Linux Guide/Network administration

You can have many possible configurations for connecting to the Internet with the Slackware Distro. The most essential part is the computer, but the most basic part is the most current Slackware Distro CDs. You can download these via FTP or HTTP, and rsync is the latest way to acquire the distros, but we won't do it that way seeing that we are just starting out here.

You should have one of two ways available to get into the Internet. It is somewhat foolish to make a guide on how to get online with Slack if we aren't assuming you have another way to connect to the Internet with another (or the same) computer. We will basically copy the way your current PC connects to the Internet with its respective Operating System (OS).

The first way is via Ethernet. This uses the 10/100/1000base-T hardware, and TCP/IP for data packets.

The second way is via Wireless. This uses the 802.11 hardware, and TCP/IP for data packets.

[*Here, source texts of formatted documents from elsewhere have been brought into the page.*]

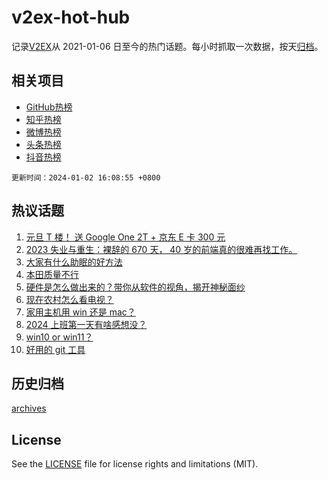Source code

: # v2ex-hot-hub

 记录[V2EX](https://www.v2ex.com/)从 2021-01-06 日至今的热门话题。每小时抓取一次数据，按天[归档](archives)。
 
 ## 相关项目

- [GitHub热榜](https://github.com/snaildev/github-hot-hub)
- [知乎热榜](https://github.com/snaildev/zhihu-hot-hub)
- [微博热榜](https://github.com/snaildev/weibo-hot-hub)
- [头条热榜](https://github.com/snaildev/toutiao-hot-hub)
- [抖音热榜](https://github.com/snaildev/douyin-hot-hub)


 `更新时间：2024-01-02 16:08:55 +0800`

## 热议话题

1. [元旦 T 楼！ 送 Google One 2T + 京东 E 卡 300 元](https://www.v2ex.com/t/1004976)
1. [2023 失业与重生：裸辞的 670 天， 40 岁的前端真的很难再找工作。](https://www.v2ex.com/t/1005133)
1. [大家有什么助眠的好方法](https://www.v2ex.com/t/1005047)
1. [本田质量不行](https://www.v2ex.com/t/1005056)
1. [硬件是怎么做出来的？带你从软件的视角，揭开神秘面纱](https://www.v2ex.com/t/1005031)
1. [现在农村怎么看电视？](https://www.v2ex.com/t/1005009)
1. [家用主机用 win 还是 mac？](https://www.v2ex.com/t/1005068)
1. [2024 上班第一天有啥感想没？](https://www.v2ex.com/t/1005080)
1. [win10 or win11？](https://www.v2ex.com/t/1005072)
1. [好用的 git 工具](https://www.v2ex.com/t/1005026)

## 历史归档

[archives](archives)

## License

See the [LICENSE](LICENSE) file for license rights and limitations (MIT).
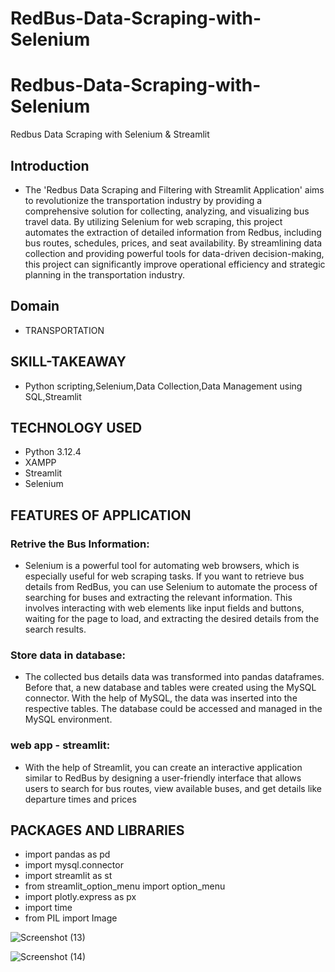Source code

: # RedBus-Data-Scraping-with-Selenium
# Redbus-Data-Scraping-with-Selenium
Redbus Data Scraping with Selenium &amp; Streamlit

## Introduction
* The 'Redbus Data Scraping and Filtering with Streamlit Application' aims to revolutionize the transportation industry by providing a comprehensive solution for collecting, analyzing, and visualizing bus travel data. By utilizing Selenium for web scraping, this project automates the extraction of detailed information from Redbus, including bus routes, schedules, prices, and seat availability. By streamlining data collection and providing powerful tools for data-driven decision-making, this project can significantly improve operational efficiency and strategic planning in the transportation industry.
## Domain
* TRANSPORTATION
## SKILL-TAKEAWAY
* Python scripting,Selenium,Data Collection,Data Management using SQL,Streamlit
## TECHNOLOGY USED
* Python 3.12.4
* XAMPP
* Streamlit
* Selenium
## FEATURES OF APPLICATION
### Retrive the Bus Information:
  * Selenium is a powerful tool for automating web browsers, which is especially useful for web scraping tasks. If you want to retrieve bus details from RedBus, 
 you can use Selenium to automate the process of searching for buses and extracting the relevant information. This involves interacting with web elements 
 like input fields and buttons, waiting for the page to load, and extracting the desired details from the search results.
### Store data in database:
* The collected bus details data was transformed into pandas dataframes. Before that, a new database and tables were created using the MySQL connector. With the help of MySQL, the data was inserted into the respective tables. The database could be accessed and managed in the MySQL environment.
### web app - streamlit:
* With the help of Streamlit, you can create an interactive application similar to RedBus by designing a user-friendly interface that allows users to search for bus routes, view available buses, and get details like departure times and prices
## PACKAGES AND LIBRARIES
* import pandas as pd
* import mysql.connector
* import streamlit as st
* from streamlit_option_menu import option_menu
* import plotly.express as px
* import time
* from PIL import Image

![Screenshot (13)](https://github.com/user-attachments/assets/a54a14cc-4260-4c53-aceb-ddffbceadcb6)

![Screenshot (14)](https://github.com/user-attachments/assets/7e4258e0-4ad8-4d3f-9a16-407fed937abc)

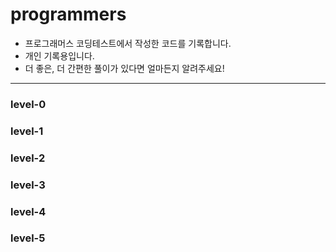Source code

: # programmers
- 프로그래머스 코딩테스트에서 작성한 코드를 기록합니다.
- 개인 기록용입니다.
- 더 좋은, 더 간편한 풀이가 있다면 얼마든지 알려주세요!

---

### level-0
### level-1
### level-2
### level-3
### level-4
### level-5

The third and least common today is via analog phone lines using a modem to modulate digital bits to analog datastreams. This uses the modem as the hardware, and TCP/IP for data packets linked with the PPP connection protocol.

The other ways include variations of these protocols and hardware. Such as a Cable/DSL modem connected through 10base-T ethernet to a consumer router/firewall, and translated with NAT to either/both 802.11 and/or ethernet. What this reduces down to is that the direct link from your computer to the closest Internet related device will be, ~98% of the time, an ethernet cable or an 802.11 wireless uplink.

Also included in various hardware connections are IrDA, Bluetooth, Firewire (IEEE 1394/iLINK), and several others. These are not any more "advanced," but are simply not main-stream.